(The input)

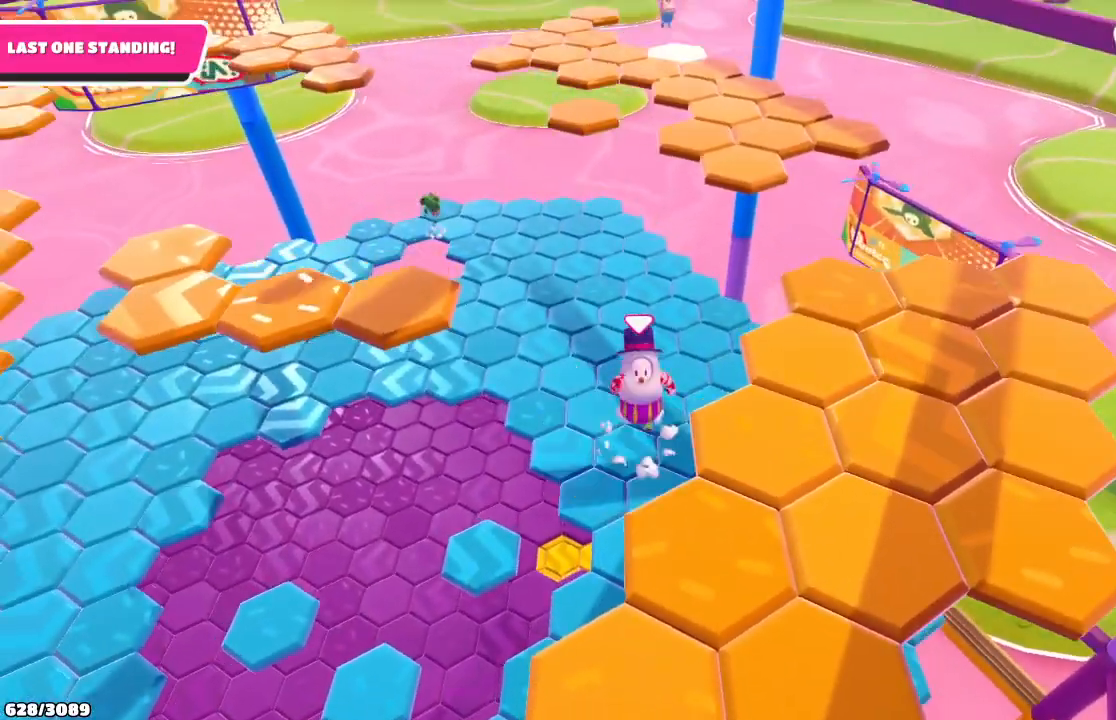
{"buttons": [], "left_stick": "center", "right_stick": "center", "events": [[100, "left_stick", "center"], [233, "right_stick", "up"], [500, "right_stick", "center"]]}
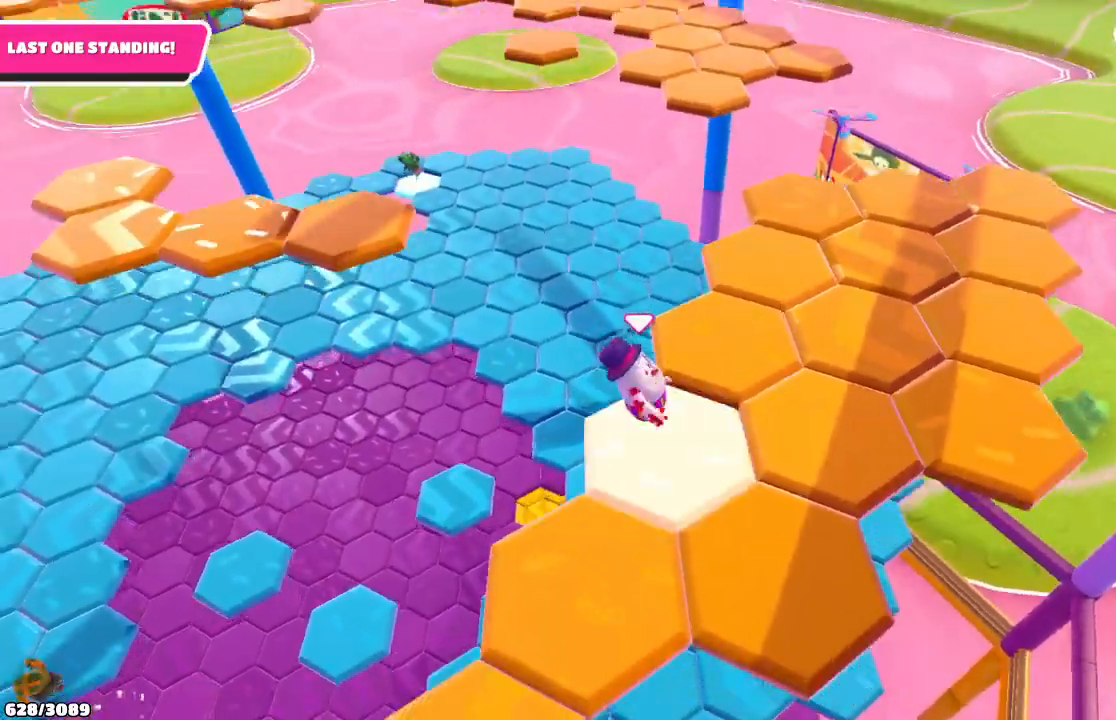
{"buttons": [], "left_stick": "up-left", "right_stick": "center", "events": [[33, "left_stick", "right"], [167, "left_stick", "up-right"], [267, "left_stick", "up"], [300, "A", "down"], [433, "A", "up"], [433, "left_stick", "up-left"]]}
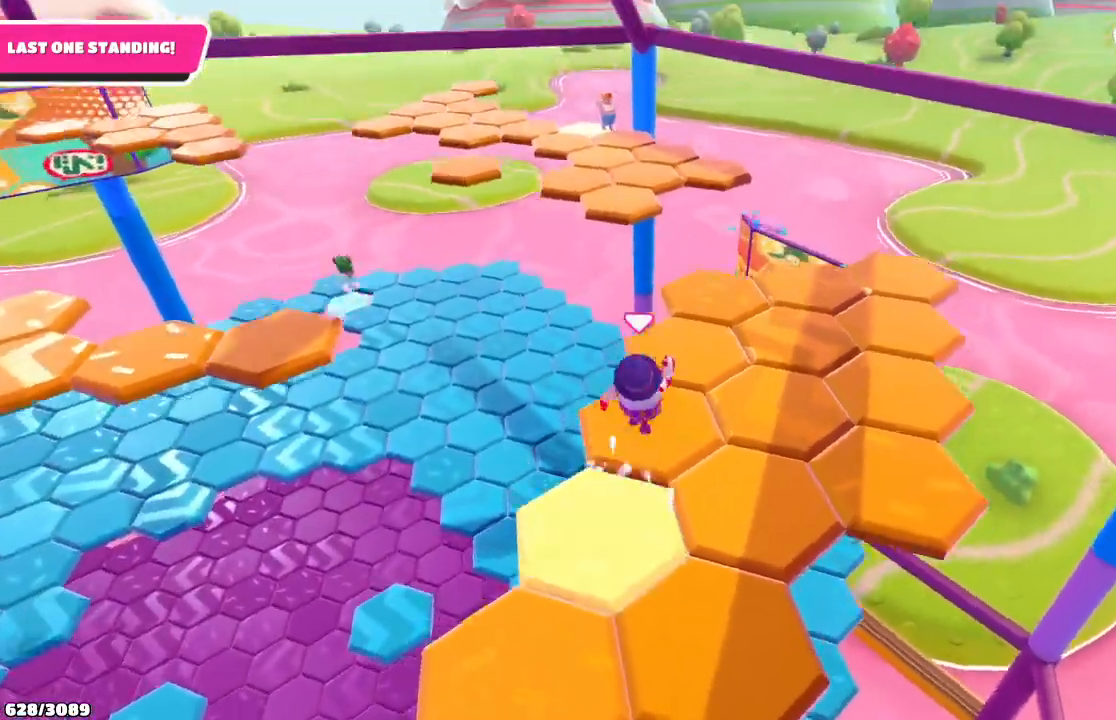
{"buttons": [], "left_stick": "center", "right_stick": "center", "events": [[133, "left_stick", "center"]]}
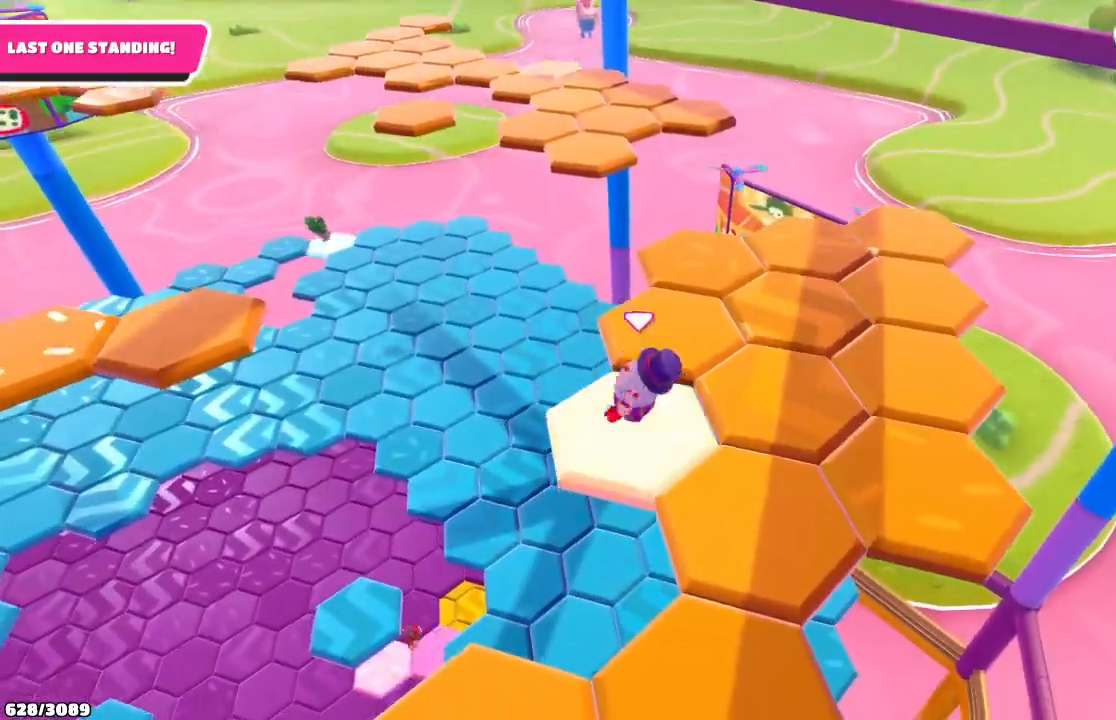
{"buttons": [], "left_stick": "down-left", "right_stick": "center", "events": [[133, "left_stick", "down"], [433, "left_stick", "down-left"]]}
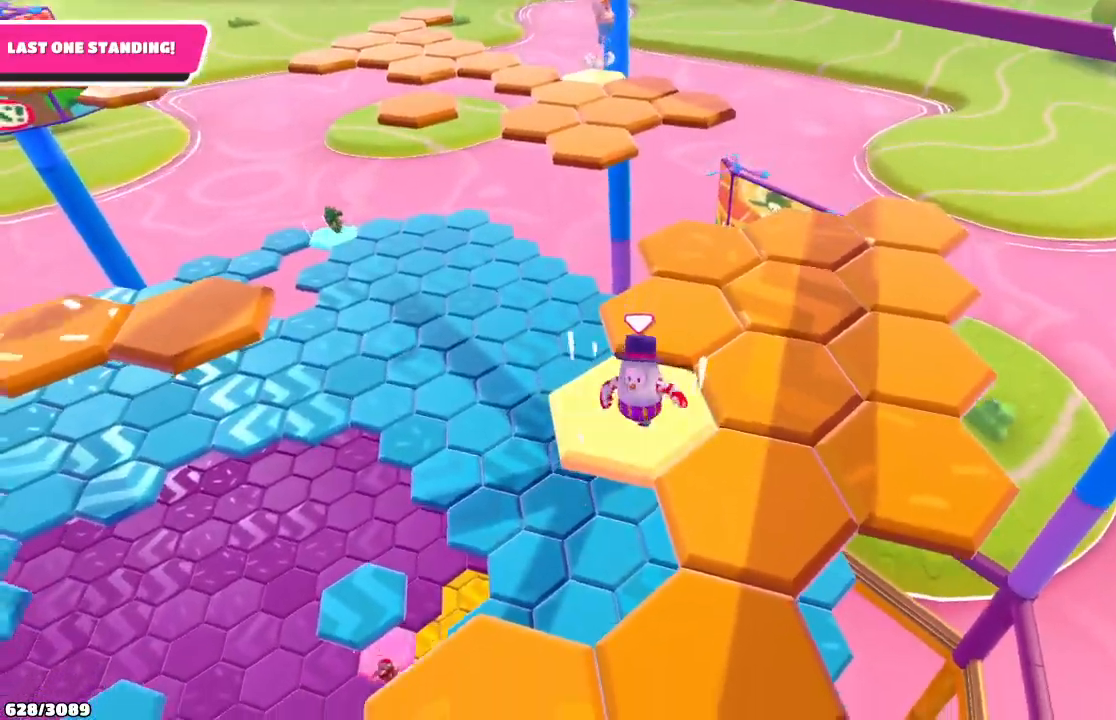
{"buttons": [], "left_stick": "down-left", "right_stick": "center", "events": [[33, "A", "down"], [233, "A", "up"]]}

(End The input)
(The input)

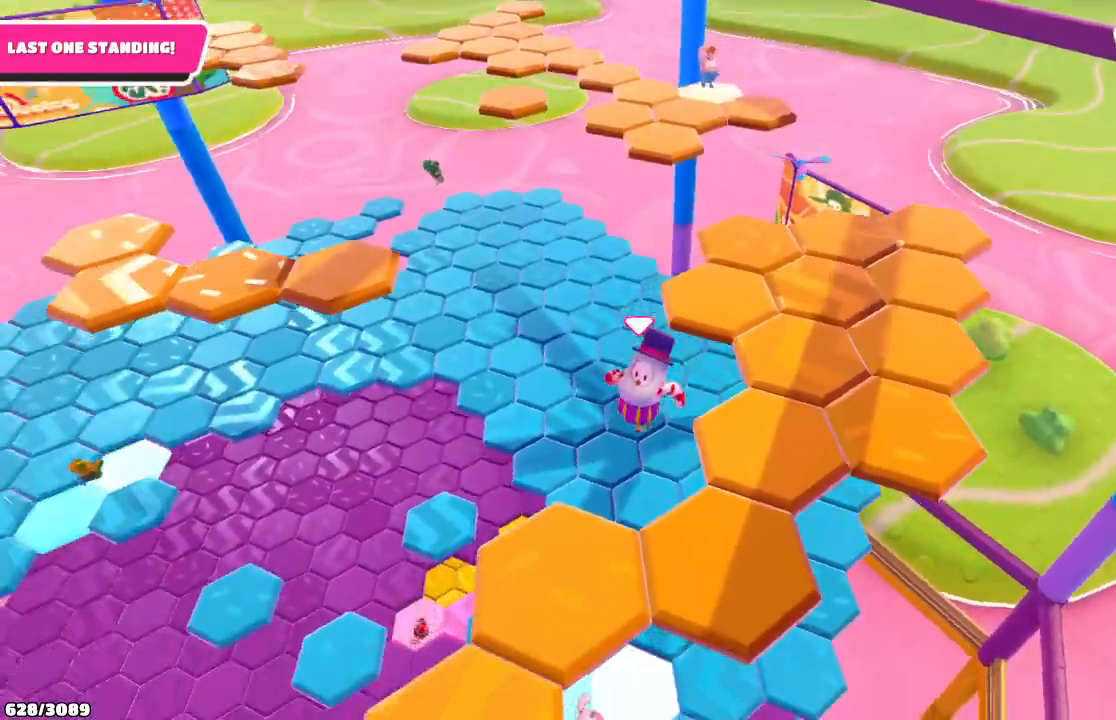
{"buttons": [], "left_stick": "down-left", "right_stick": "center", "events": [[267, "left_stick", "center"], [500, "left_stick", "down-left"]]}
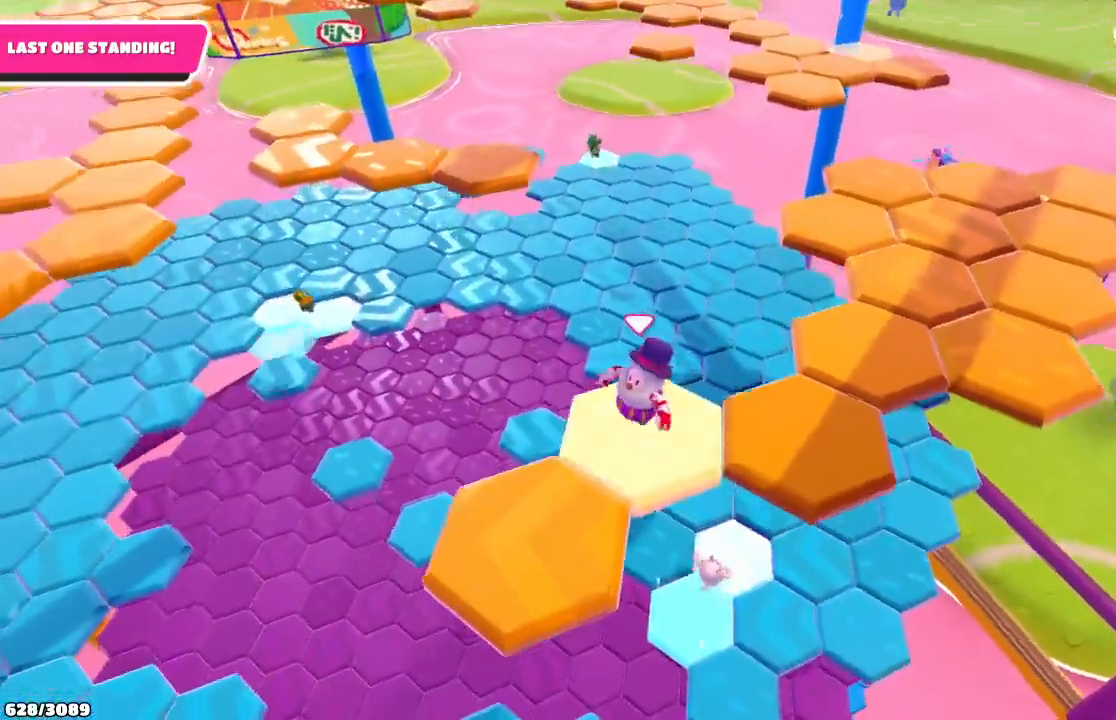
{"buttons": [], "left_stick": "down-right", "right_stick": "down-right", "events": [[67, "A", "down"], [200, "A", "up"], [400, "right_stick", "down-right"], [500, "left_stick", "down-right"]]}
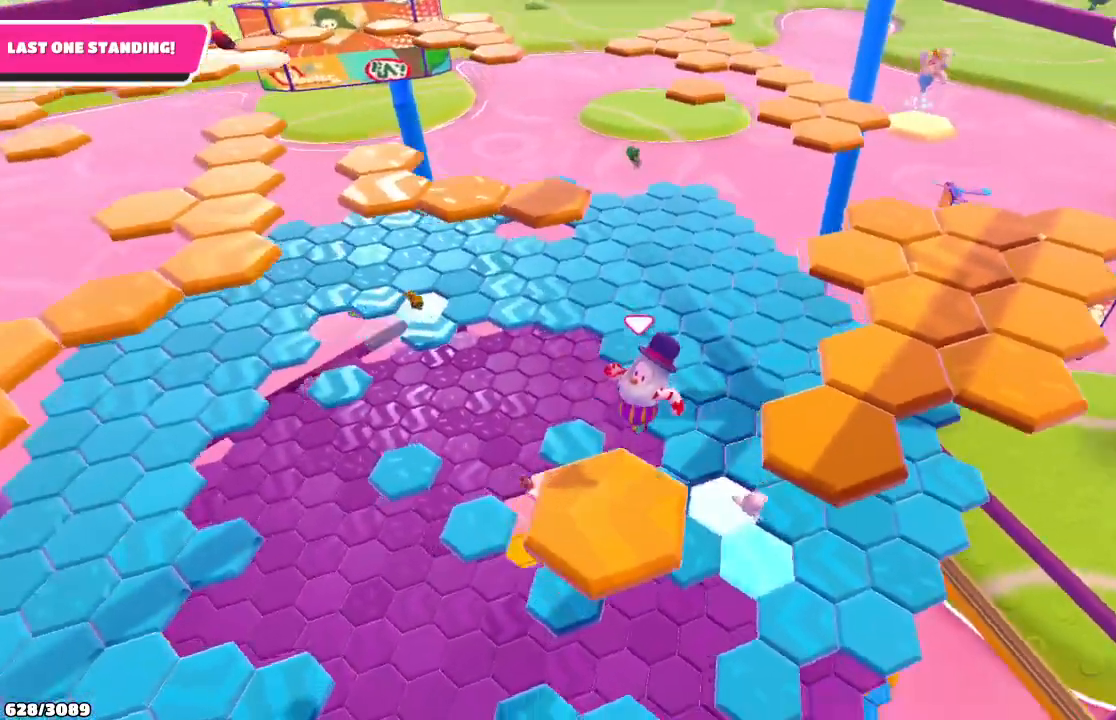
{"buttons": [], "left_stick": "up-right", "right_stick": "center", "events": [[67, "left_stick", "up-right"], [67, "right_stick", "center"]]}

(End The input)

| The problem |
From the material above, determine how many lines hold the string "down"; give the number without comment.

| Answer section |
5